The patient numbers keep growing for Sage Therapeutics, but, at least for now, the story is the same—its experimental epilepsy drug remains promising. Now comes the hard part: testing it in a big, randomized, placebo-controlled trial.
Cambridge, MA-based Sage (NASDAQ: SAGE) is announcing the full results from a Phase I/II trial of its lead drug, SAGE-547, in patients with a rare, life-threatening form of epilepsy called super refractory status epilepticus (SRSE). There are no FDA approved therapies for SRSE; patients have continuous seizures despite anti-epileptic drugs, have to be placed into a medically induced coma to stop them, and can’t be safely woken up by other treatments. The goal for SAGE-547 is clear-cut: it’s supposed to help these people wake up, and get at least a chance to resume their lives.
Sage went public last year off of early data from this trial (at the time, four patients), and the numbers have held up as more patients have been treated. As of today, Sage says that SAGE-547 has been able to wean 17 out of 22 patients (77 percent) who could be evaluated in its trial off of anesthetics, and stay off those drugs without suffering another seizure within a day of completing treatment. That’s important, because getting these patients to wake up, and stay seizure-free for at least a day will be the primary goal of Sage’s Phase 3 trial—the last study required before filing for regulatory approval.
CEO Jeff Jonas says that four of the responders later relapsed during a 30-day follow-up, but that those cases were because of their underlying medical disorder. People develop SRSE for a variety of reasons—from stroke to cancer to drug overdoses—and SAGE-547’s goal is to rescue patients from that crisis, rather than resolve the medical problems that triggered seizures in the first place.
“They would’ve met the regulatory endpoint [in the Phase 3 trial],” he says. “We can’t be held accountable for—nor can the drug be expected to cure—a stroke.”
The coming Phase 3 study will be a much stiffer test for Sage. The trial it’s reporting on today is an early study, designed to see if the drug is safe. (Sage reports that that’s the case so far, with no serious drug-related side effects.) The Phase I/II trial is also a single-arm, open label study, meaning the drug isn’t being tested against a comparator, and patients aren’t randomized.
Nonetheless, Sage believes it’s on the right track. Jonas told Xconomy previously that the company would’ve been happy with a 50 percent response rate.
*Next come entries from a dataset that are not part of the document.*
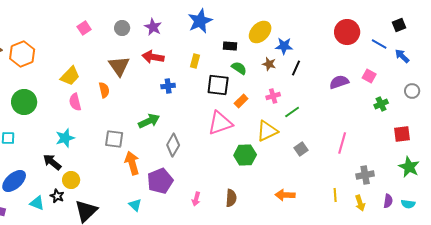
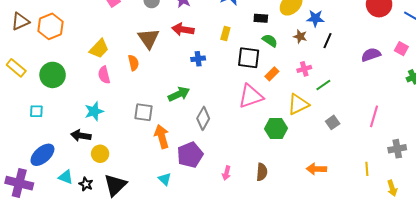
black arrow: (52, 162) -> (81, 136), turned -30
black star: (57, 196) -> (86, 184), moved
yellow arrow: (360, 203) -> (392, 188), moved

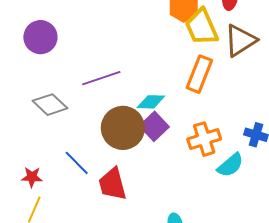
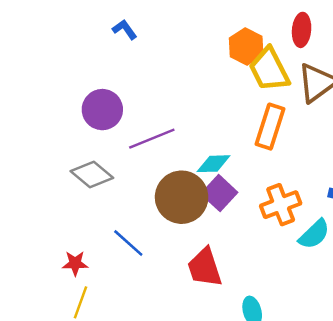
purple circle: (40, 37) -> (102, 110), moved
red trapezoid: (113, 184) -> (205, 267), moved

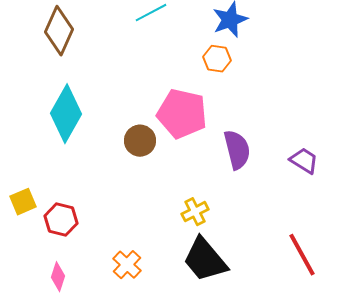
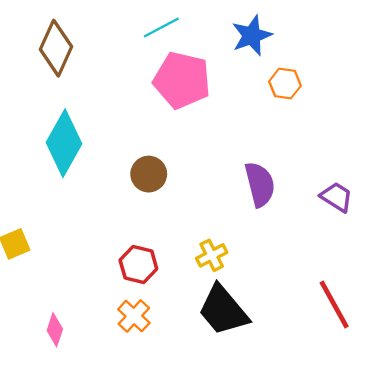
orange hexagon: (217, 59) -> (285, 84), moved
pink pentagon: (182, 114) -> (182, 80), moved
red hexagon: (61, 220) -> (138, 264), moved

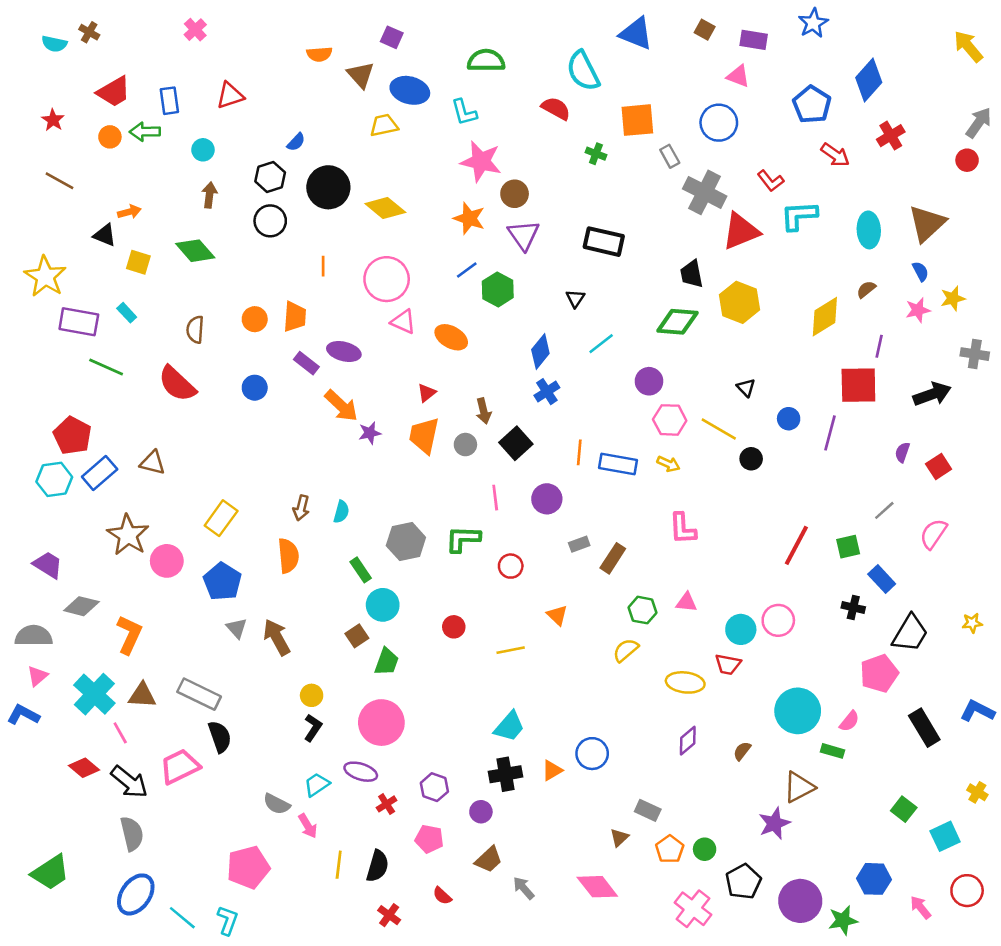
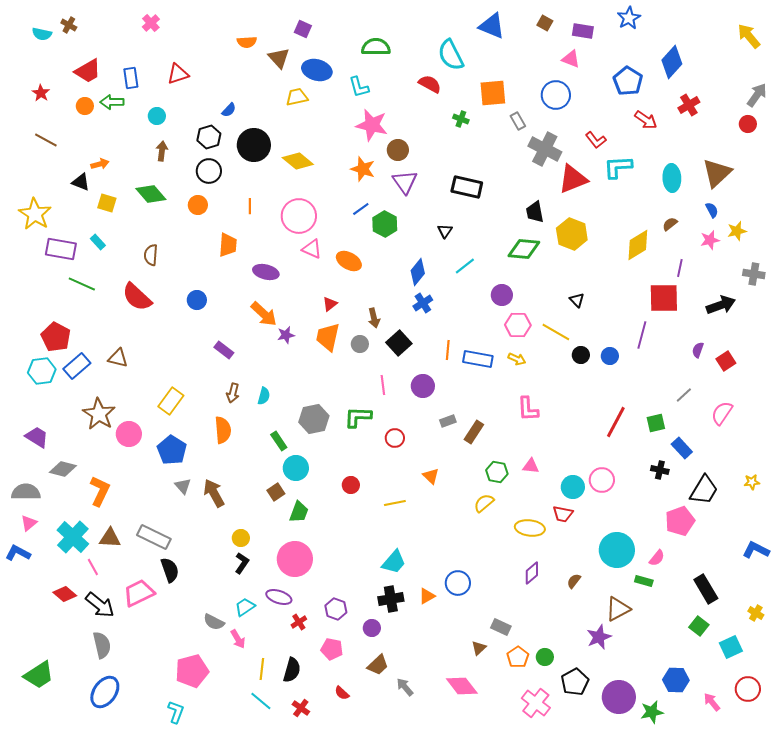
orange circle: (255, 319) -> (198, 205), moved
purple rectangle: (306, 363) -> (224, 350), moved
blue circle: (789, 419) -> (610, 356), moved
black rectangle: (924, 728) -> (706, 589), moved
cyan line: (182, 918) -> (261, 701), moved

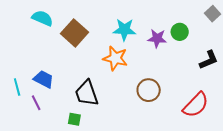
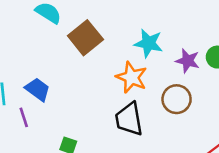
brown circle: (149, 90) -> (177, 99), moved
black trapezoid: (87, 93) -> (129, 119), moved

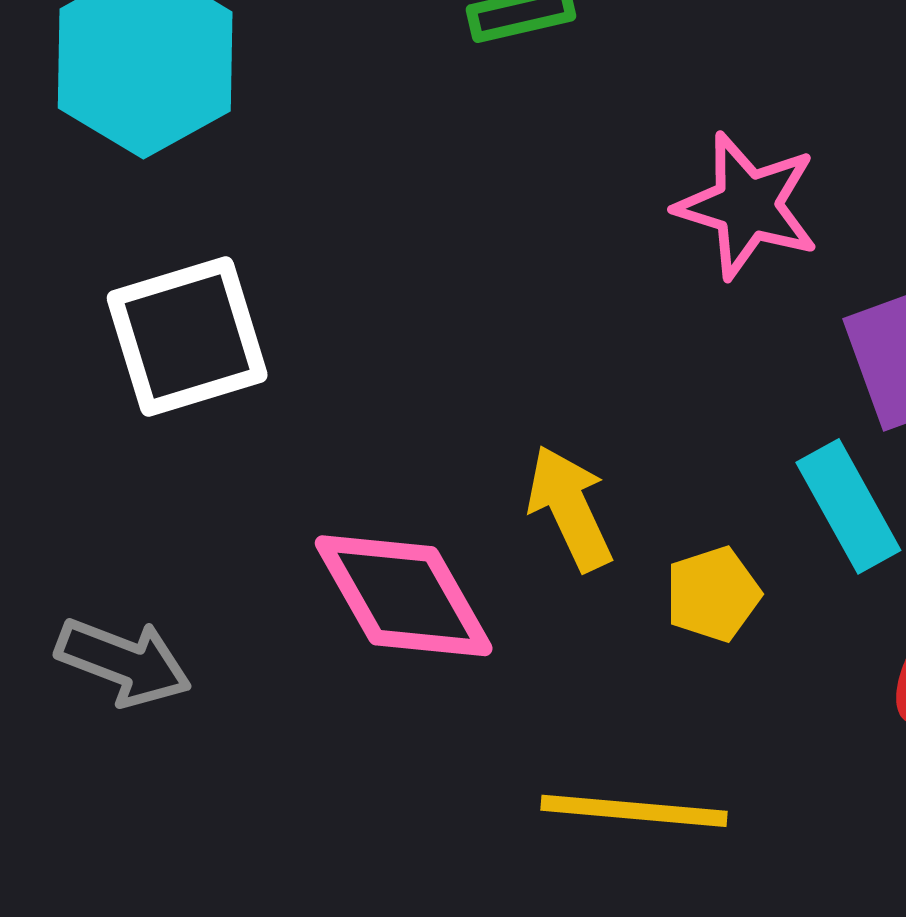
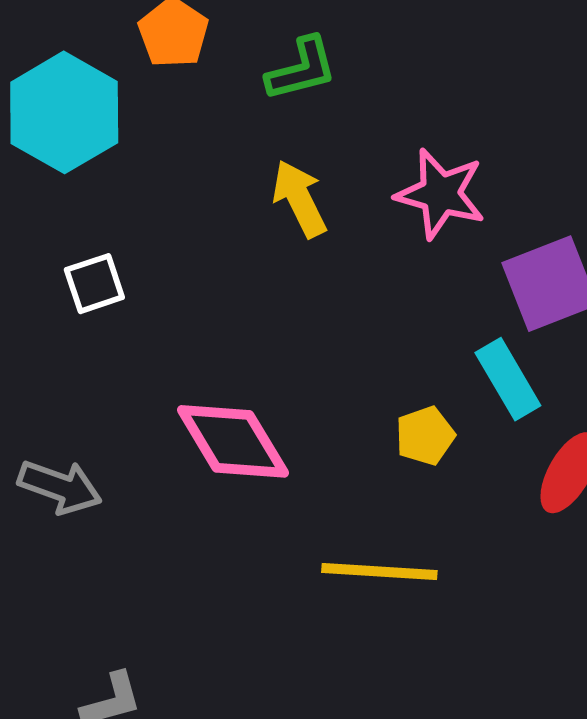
white square: (187, 336) -> (94, 284), size x0.6
yellow arrow: (570, 508) -> (299, 199), moved

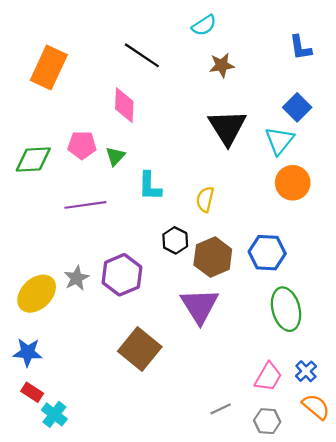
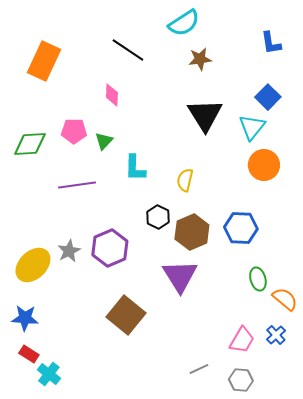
cyan semicircle: (204, 25) -> (184, 23), size x1.4
pink diamond: (124, 105) -> (112, 95), size x0.7
green ellipse: (286, 309) -> (258, 279), size x0.6
orange semicircle: (316, 407) -> (285, 299), moved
And today, while he says response rates for SRSE patients to current therapies are variable and tough to measure—“that’s one of the reasons we’re going to do a placebo-controlled study,” he says—the company believes they’re around 35 percent.
“We’re very pleased with what we’ve seen,” he says. “The caveat is that this was an open-label [study].”
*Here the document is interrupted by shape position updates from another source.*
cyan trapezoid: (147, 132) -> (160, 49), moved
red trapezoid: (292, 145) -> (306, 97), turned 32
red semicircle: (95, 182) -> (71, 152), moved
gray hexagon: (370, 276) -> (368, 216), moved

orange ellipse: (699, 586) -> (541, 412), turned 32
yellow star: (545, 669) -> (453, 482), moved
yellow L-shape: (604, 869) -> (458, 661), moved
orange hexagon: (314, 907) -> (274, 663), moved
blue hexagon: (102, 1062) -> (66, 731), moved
That’s about to change, because Sage will soon begin enrolling patients in its Phase 3 study; an expected 126-patient, randomized, controlled trial that’ll test SAGE-547 against, basically, any type of anti-epileptic drug a doctor can throw at SRSE. According to chief medical officer Stephen Kanes, patients will each get randomly assigned an IV dose of SAGE-547, or a placebo—along with anti-epileptics and whatever the doctor’s standard of care is for the patient’s underlying condition—for six days while being weaned off of the anesthetics. After that’s done, investigators will see if patients are seizure-free for 24 hours.
“The way we’ve designed the study is that doctors could basically take their best shot with or without SAGE-547,” Jonas says.
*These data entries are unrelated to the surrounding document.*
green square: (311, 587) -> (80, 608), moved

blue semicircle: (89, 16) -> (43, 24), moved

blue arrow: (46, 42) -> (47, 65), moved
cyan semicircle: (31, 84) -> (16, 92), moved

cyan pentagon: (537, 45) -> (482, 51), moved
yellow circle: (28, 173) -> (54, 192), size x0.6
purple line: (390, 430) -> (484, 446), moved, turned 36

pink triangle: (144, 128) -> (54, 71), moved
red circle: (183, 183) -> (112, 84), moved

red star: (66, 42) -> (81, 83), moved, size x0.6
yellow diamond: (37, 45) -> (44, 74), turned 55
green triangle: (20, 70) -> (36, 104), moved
Sage will test patients in the drug group at a lower dose of SAGE-547, and then put all non-responders from the drug and control groups on a higher dose of SAGE-547 afterwards. Data are expected anywhere from one to two years after the trial starts.
Status epilepticus affects about 150,000 people each year in the U.S. Roughly 25,000 of those patients are “super refractory,” meaning that they don’t respond to treatment with benzodiazepines (now-generic drugs that have been around for decades) or other anti-seizure drugs, and they can’t be taken out of induced comas without suffering seizures.
SAGE-547 is a formulation of allopregnanolone, an allosteric receptor modulator designed to create equilibrium among the neurotransmitters in the brain and calm the overexcitement of brain signals that are thought to lead to disorders such as status epilepticus. The drug is supposed to do so for SRSE patients by dialing down the inhibitory transmitter known as GABA.